А вот и финал. Неожиданно появляется паровоз. Едет. Но как? Гу-у-у-у! А Заробян спит. Все переглядываются от этого варварского гудка: «Разбудит!» Паровоз приближается: гу-у-у! И с грохотом, лязгом столкнулся с вагоном. Машинист выглядывает из окна с такой квадратной головой, с какой-то чугунной невозмутимостью. А паровоз знай себе гудит. Тут я заорал во всю глотку:

– Ты что делае-ешь?! Что делаешь?!

Машинист невозмутимо:

– Ты чего?

– Не видишь: спит! Что ты: бу-бу да бу-бу!
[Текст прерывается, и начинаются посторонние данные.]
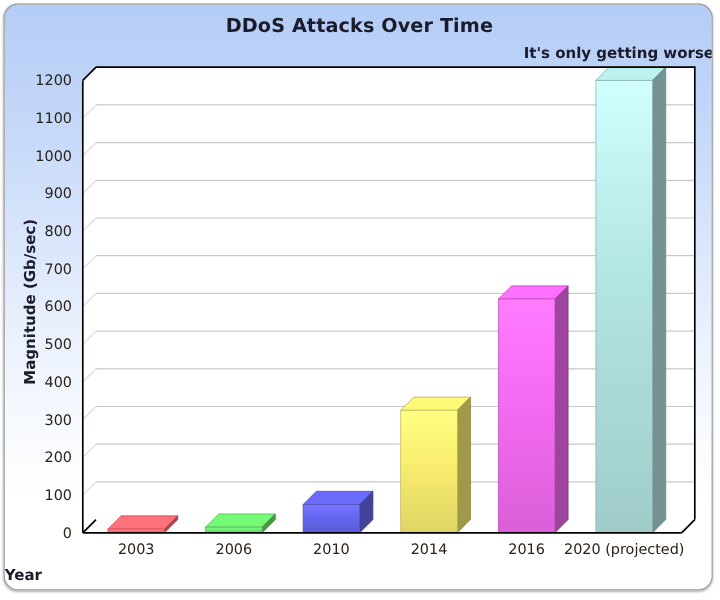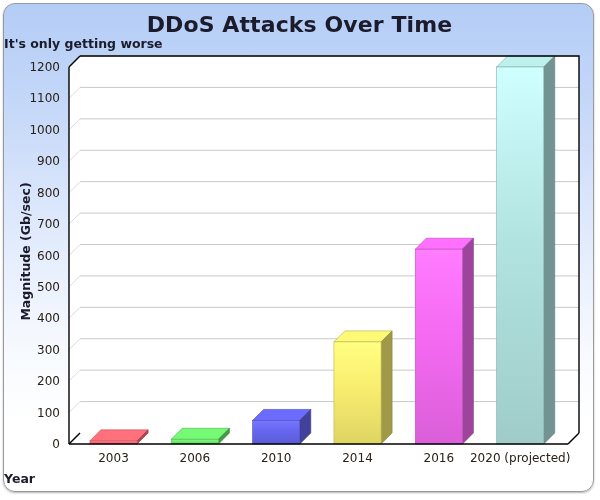--- a/index.html
+++ b/index.html
@@ -35,30 +35,30 @@
     box-shadow: 0 1px 2px rgba(0,0,0,0.30);
     overflow: hidden;
   }
 
   
   #chart-title {
     position: absolute;
     left: 0; top: 8px;
     width: 591px;
     text-align: center;
-    font-size: 22px;
+    font-size: 16px;
     font-weight: bold;
     color: #1b1b2b;
     letter-spacing: 0.1px;
   }
   #chart-subtitle {
     position: absolute;
     left: 0; top: 32px;
     width: 591px;
-    text-align: left;
+    text-align: right;
     font-size: 12.5px;
     font-weight: bold;
     color: #1b1b2b;
   }
 
   
   #y-axis-title {
     position: absolute;
     left: -79px;
     top: 240px;

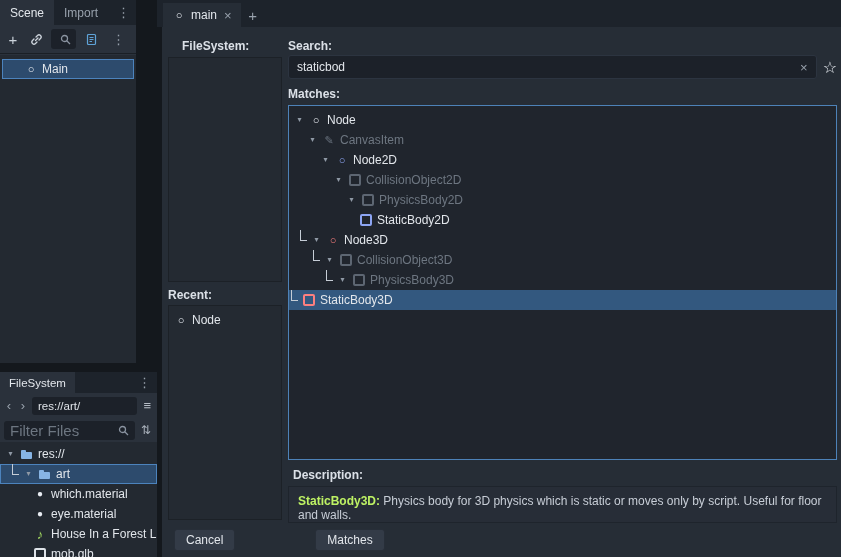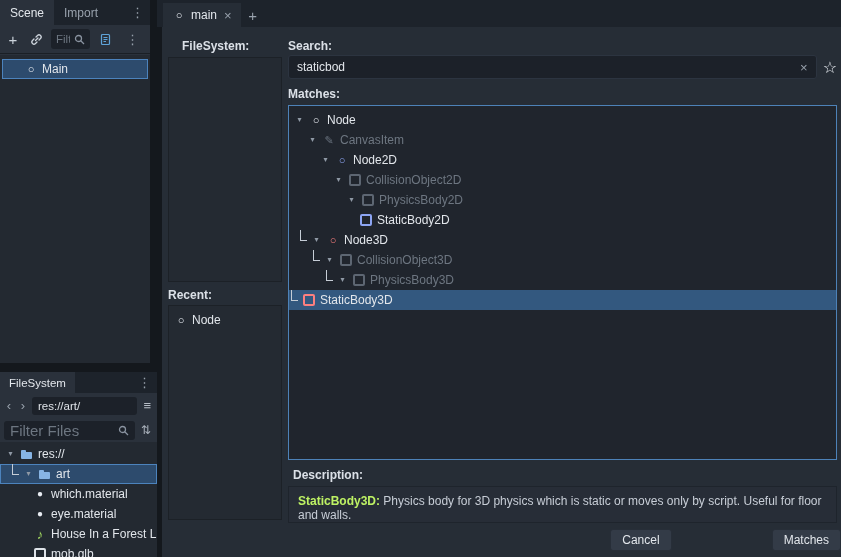--- a/index.html
+++ b/index.html
@@ -7,21 +7,21 @@
     --box:#242a32; --input:#1c2129; --border:#1a1f25; --dlg:#262d36;
     --text:#e2e6eb; --dim:#6d7681; --dim2:#98a1ac;
     --sel:#33587f; --selsoft:#2d4b6d; --selborder:#4c83bd; --focus:#4d82b8;
   }
   *{box-sizing:border-box;margin:0;padding:0}
   body{background:#000}
   #app{position:relative;width:841px;height:557px;background:var(--bg);
        font-family:"Liberation Sans",sans-serif;font-size:12px;color:var(--text);overflow:hidden}
 
   
-  .scene-dock{position:absolute;left:0;top:0;width:150px;height:363px;background:var(--panel)}
+  .scene-dock{position:absolute;left:0;top:0;width:136px;height:363px;background:var(--panel)}
   .dock-tabs{display:flex;align-items:stretch;height:25px;background:var(--strip)}
   .dock-tab{display:flex;align-items:center;padding:0 10px;color:var(--dim2)}
   .dock-tab.active{background:var(--panel);color:var(--text)}
   .dots{margin-left:auto;display:flex;align-items:center;padding:0 6px;color:var(--dim2);font-size:13px}
   .dots::before{content:"⋮"}
   .sp-toolbar{display:flex;align-items:center;height:29px;padding:0 5px;gap:7px;border-bottom:1px solid var(--border)}
   .tb-btn{color:#ccd3db;display:flex;align-items:center;justify-content:center;width:16px;height:16px;font-size:15px}
   .plus::before{content:"+"}
   .filter-box{flex:1;display:flex;align-items:center;height:20px;background:var(--input);border-radius:3px;
               padding:0 5px;gap:4px;color:var(--dim);min-width:0}
@@ -101,21 +101,21 @@
   .clear{color:var(--dim2);font-size:13px}
   .clear::before{content:"×"}
   .star{color:#e8ecf2;font-size:16px}
   .star::before{content:"☆"}
   .matches-box{position:absolute;left:126px;top:78px;right:4px;height:355px;background:#20252d;
                border:1px solid var(--focus);padding-top:4px;overflow:hidden}
   .desc-box{position:absolute;left:126px;top:459px;right:4px;height:37px;background:#272d37;
             border:1px solid #1e242c;padding:7px 9px;font-size:12px}
   .desc-b{font-weight:bold;color:#bef264}
   .desc-t{color:#c7cdd6}
-  .btn-row{position:absolute;left:12px;right:0;top:502px;display:flex;justify-content:flex-end;gap:100px}
+  .btn-row{position:absolute;left:12px;right:0;top:502px;display:flex;justify-content:flex-start;gap:80px}
   .gbtn{font-family:"Liberation Sans",sans-serif;font-size:12px;background:#333b47;color:#e2e6eb;
         border:1px solid #272e38;border-radius:3px;padding:3px 11px}
 </style>
 </head>
 <body>
 
 <div id="app">
 
   <section class="scene-dock">
     <div class="dock-tabs">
Генералы и секретари косятся на меня: издеваюсь или всерьез говорю? За это время вагон сцепили с паровозом. И машинист, уже как можно тише (из кожи вон лезет), стал отъезжать: «бу-бу, бу-у… бу-бу…» Гудок становится кротким, виноватым и уже издали: «пу, пу, пу…» Они все замирают под это «пупу»! Заробян так и не вышел их поприветствовать, и они разъехались.